Friday, 16 September 2011

Fornebu again...

A probable female Black-eared Wheatear was seen at Fornebu yesterday evening so that was a good enough reason for me to get down there today. Unfortunately all the Wheatears I saw were bog standard Northern/Common but a pleasant time was had. Blue skies and almost no wind were not the best weather for finding something interesting and a female Redstart was the highlight on the passerine front. It took a while before I saw the tail on this bird as it skulked low down in a bush and I was thinking far rarer alternatives for a while. Alongside the Redstart was a Crested Tit in completely atypical habitat - sallow bushes in the middle of wasteland.
The nice weather did at least encourage the local raptors to show off with singles of Kestrel, Merlin, Sparrowhawk and Goshawk. The Kestrel was particularly showy and was mobbed by both the Merlin and Sparrowhawk in addition to local Crows and Jackdaws.
Lingering summer visitors were Yellow Wagtail, Chiffchaff, Blackcap and Swallow plus Dunnock.
I decided to pay attention to the Cormorants today as both subspecies (Carbo and Sinensis) have been reported and sure enough I found both to be present. The following photo has a Carbo (the northern cliff nesting subspecies) on the left and 2 Sinensis (the southern tree nesting subspecies) on the right.

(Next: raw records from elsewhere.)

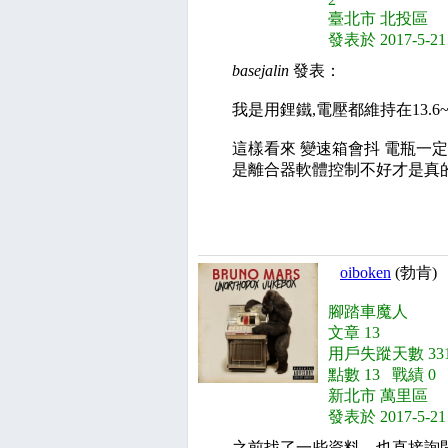
臺北市 北投區
發表於 2017-5-21
basejalin
發表：
我是用鋰鐵,電壓都維持在13.6~14
這樣看來 變速箱會抖 電瓶一
是離合器軟體控制不好才是真
oiboken
(勃肯)
腳踏車魔人
文章 13
用戶失蹤天數 331
點數 13 戰績 0
新北市 萬里區
發表於 2017-5-21
之前找了一些資料，也直接詢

How do you tell them apart? Well the differences are rather subtle. If you click on the picture you will see a large higher resolution version which will help. On the bird on the left notice how the angle of the gape (the innermost area of the yellow around the bill) is rather actute whereas on the righthand bird it is squared off. Additionally notice that the right hand bird has far more yellow around the bill (this is called the gular area) and less white surrounding the yellow than the left hand bird.
Definitely subtle differences but there are enough behaviourally differences for them to be classified as subspecies although here they seem to be quite happy hanging out together.